TO DO:
Copy out, word for word, the text of the items below, from the start through the line containing "integration services.". Leave the pictures out.

RECORDS FOR THIS TASK:
== Segment start ==

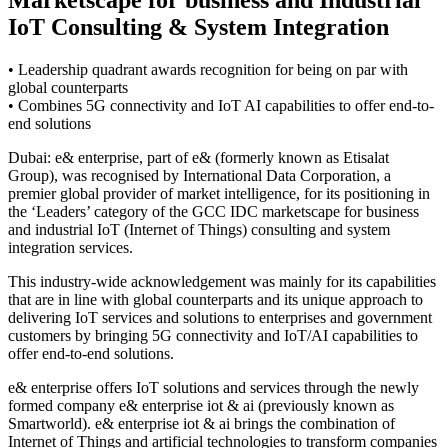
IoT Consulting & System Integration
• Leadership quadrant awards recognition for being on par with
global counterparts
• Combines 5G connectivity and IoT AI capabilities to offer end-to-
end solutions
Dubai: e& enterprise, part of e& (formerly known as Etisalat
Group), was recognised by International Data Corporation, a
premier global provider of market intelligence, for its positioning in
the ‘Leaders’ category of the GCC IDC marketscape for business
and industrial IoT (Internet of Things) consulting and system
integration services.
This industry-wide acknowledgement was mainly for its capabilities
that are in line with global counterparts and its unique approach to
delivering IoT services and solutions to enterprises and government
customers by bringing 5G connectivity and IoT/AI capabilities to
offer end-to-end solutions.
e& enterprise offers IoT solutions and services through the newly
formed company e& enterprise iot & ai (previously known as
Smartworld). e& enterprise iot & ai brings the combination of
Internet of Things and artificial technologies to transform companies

== Segment end ==

ANSWER TO THIS PROBLEM:
IoT Consulting & System Integration
• Leadership quadrant awards recognition for being on par with
global counterparts
• Combines 5G connectivity and IoT AI capabilities to offer end-to-
end solutions
Dubai: e& enterprise, part of e& (formerly known as Etisalat
Group), was recognised by International Data Corporation, a
premier global provider of market intelligence, for its positioning in
the ‘Leaders’ category of the GCC IDC marketscape for business
and industrial IoT (Internet of Things) consulting and system
integration services.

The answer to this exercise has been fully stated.